··· EXCERPT TO READ ···
Research in mining software repositories investigates the usage of historical data from software projects for various kinds of analyses (as described in Kagdi et al. 2007). One line of this research focuses on building models for the prediction of the occurrence of future defects, changes, or refactorings (cf. Diehl et al. 2009). To put our work in relation to these studies, we discuss a brief selection of related papers. Note, however, that to the best of our knowledge, there is no prior work investigating the possible variation in defect prediction quality over time and its causes.

2.1 General Issues in Bug Prediction

A critical survey of defect prediction models was conducted by Fenton and Neil (1999). They claim that there are numerous serious theoretical and practical problems in many studies. In particular, they mentioned five issues regarding defect prediction models: (1) unknown relationship between defects and failures, (2) problems with the multivariate statistical approach, (3) problems of using size and complexity metrics as sole predictors of defects, (4) problems in statistical methodology and data quality and (5) false claims about software decomposition. In this work, we tried to avoid the above issues. Nevertheless, this was not completely possible, and, therefore, we mention those problems in Section 4 (Threats to Validity). Additionally, to ensure methodological soundness, we employed the methods described in Zimmermann et al. (2007) to link CVS and Bugzilla databases and rely on Eaddy et al. (2008), Antoniol et al. (2008), and Bird et al. (2009) to validate the defect datasets.

Lessmann et al. (2008) introduce a framework to compare defect prediction models. They criticize the usage of only a few number of datasets which might also be proprietary. Furthermore they criticize the usage of inappropriate accuracy indicators and the limited usage of statistical testing procedures to substantiate findings. We are convinced that we address all these issues by (1) using well-known open-source projects as data sources, (2) reporting AUC for measuring the accuracy of our prediction models and (3) using statistical tests where appropriate.

2.2 Different Approaches for Bug Prediction

Apart from our work, there are different approaches that try to predict defects in software systems based on their source code information. For instance Hassan (2009) proposed complexity metrics that are based on the code-change process. He used concepts from information theory to define the change complexity metrics. He considered the code-change introduction process in order to measure the change probability or entropy during specific time periods. Their definition of time frames is similar to the one used in this paper.
···
| JOB |
From the excerpt on defect prediction research, copy word for word the passage that begins at the words "Lessmann et al." and stops after "tests where appropriate.".
··· DATA LINES ···
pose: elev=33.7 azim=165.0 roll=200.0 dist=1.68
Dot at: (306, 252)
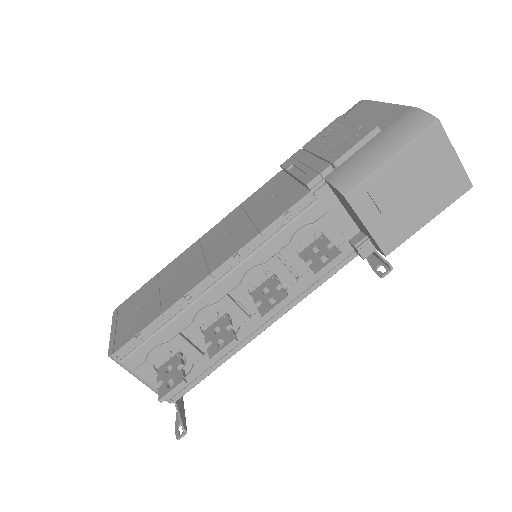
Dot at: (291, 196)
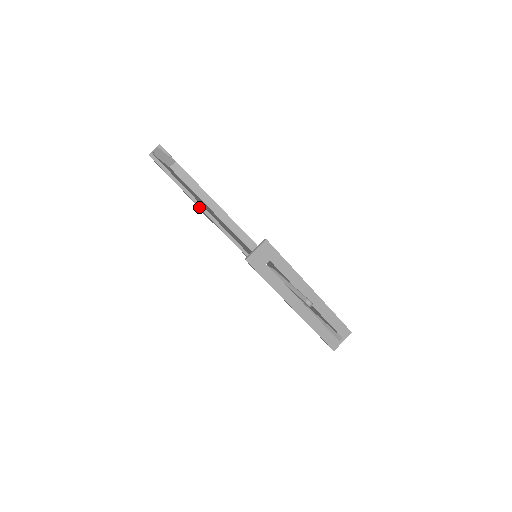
···
| FINISHED ANSWER |
Lessmann et al. (2008) introduce a framework to compare defect prediction models. They criticize the usage of only a few number of datasets which might also be proprietary. Furthermore they criticize the usage of inappropriate accuracy indicators and the limited usage of statistical testing procedures to substantiate findings. We are convinced that we address all these issues by (1) using well-known open-source projects as data sources, (2) reporting AUC for measuring the accuracy of our prediction models and (3) using statistical tests where appropriate.